With the European Central Bank firmly on hold, European rates have been fairly muted in recent weeks. Spillovers from moves in stocks or U.S. and Japanese government bonds have not been sufficient to drive significant shifts either.

Later on Thursday, the ECB will release the minutes of its October policy meeting, while a number of the central bank's officials are scheduled to speak.

Euro zone bond yields have diverged sharply from those in the United States this month, as investors are pricing in a series of Fed rate cuts over the coming year, while the ECB is not expected to change monetary policy, according to money markets.

Peter Vanden Houte, chief economist at ING, said in a note to clients that euro zone inflation data still shows some stickiness, and selling price expectations climbed above the long-term average in every sector with consumers anticipating faster price increases ahead.

"What looks certain is that the region's economy remains on a growth track, albeit a subdued one. A meaningful uptick may not occur until Germany's budgetary stimulus kicks in, expected no sooner than the second half of 2026," he said.

"Given these trends, the ECB will likely keep interest rates unchanged, there's no need for more stimulus and inflation does not warrant any drastic new monetary policies."

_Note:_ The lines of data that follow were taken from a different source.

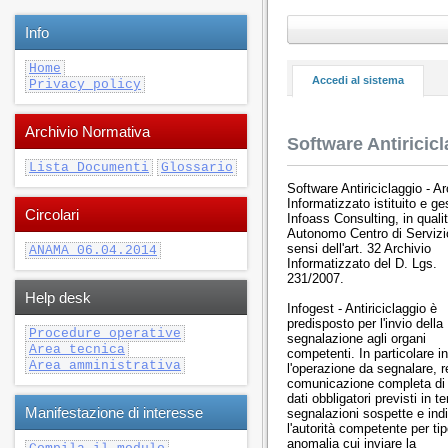
Info
Home
Accedi al sistema
Privacy policy
Archivio Normativa
Software Antiricic
Lista Documenti
Glossario
Software Antiriciclaggio - Ar
Informatizzato istituito e ge
Circolari
Infoass Consulting, in qualit
Autonomo Centro di Servizi
sensi dell'art. 32 Archivio
ANAMA 06.04.2014
Informatizzato del D. Lgs.
231/2007.
Help desk
Infogest - Antiriciclaggio è
predisposto per l'invio della
Procedure operative
segnalazione agli organi
Area tecnica
competenti. In particolare i
Area amministrativa
l'operazione da segnalare, r
comunicazione completa di t
dati obbligatori previsti in t
Manifestazione di interesse
segnalazioni sospette e ind
l'autorità competente per tip
anomalia cui inviare la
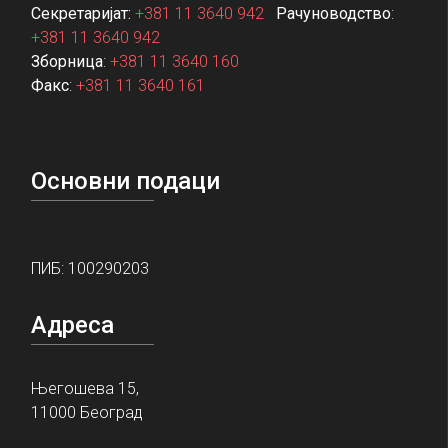
Секретаријат:
+381 11 3640 942
Рачуноводство
:
+381 11 3640 942
Зборница
:
+381 11 3640 160
Факс
:
+381 11 3640 161
Основни подаци
ПИБ: 100290203
Адреса
Његошева 15,
11000 Београд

Bund yields have risen by around 5 bps this month, while 10-year U.S. Treasury yields US10YT=RR have fallen 10 bps, bringing the two closer together than at any time in nearly two years DE10US10=RR.

Major U.S. economic data for retail sales and producer prices published on Tuesday reinforced expectations of a December rate cut and investors bet the leading candidate to be the next Fed Chair may pursue a more dovish policy.

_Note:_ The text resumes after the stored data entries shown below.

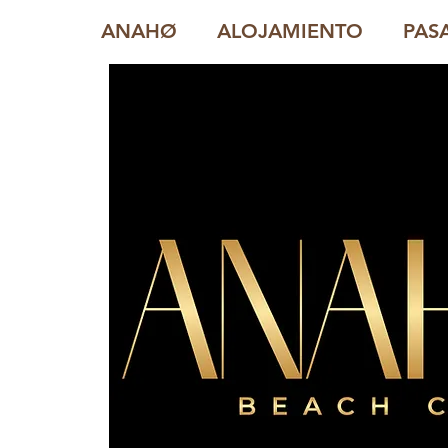
ANAHØ
ALOJAMIENTO
PAS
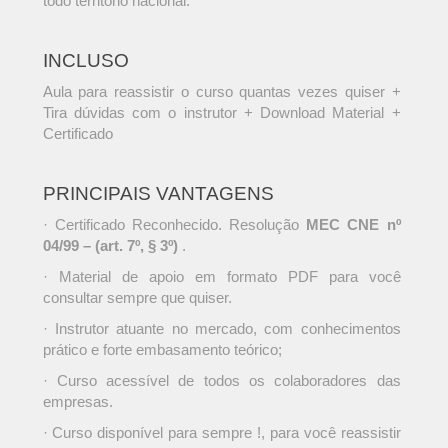
todo território nacional.
INCLUSO
Aula para reassistir o curso quantas vezes quiser +
Tira dúvidas com o instrutor + Download Material +
Certificado
PRINCIPAIS VANTAGENS
· Certificado Reconhecido. Resolução
MEC CNE nº
04/99 – (art. 7º, § 3º)
.
· Material de apoio em formato PDF para você
consultar sempre que quiser.
· Instrutor atuante no mercado, com conhecimentos
prático e forte embasamento teórico;
· Curso acessível de todos os colaboradores das
empresas.
· Curso disponível para sempre !, para você reassistir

In the UK, activity was also more subdued after the British finance minister presented a budget on Wednesday that alleviated some concern about the government's long-term finances.

Antonio Ruggiero, FX & macro strategist at Convera, said markets took the UK budget in their stride. But the calm won't last, he added, with the heavy use of back-loaded tax measures raising doubts about how reliable Chancellor Rachel Reeves' 26-billion pound ($34.40-billion) revenue plan really is.

UK 30-year gilt yields GB30YT=RR, which are more sensitive to long-term fiscal issues, were up 1.9 bps at 5.23%, retracing some of Wednesday's near-12 bp drop, the biggest since April, partly as a result of an expected decline in supply in the coming year.

UK 10-year yields GB10YT=RR were last up 4.4 bps at 4.471%, hitting an almost two-week high.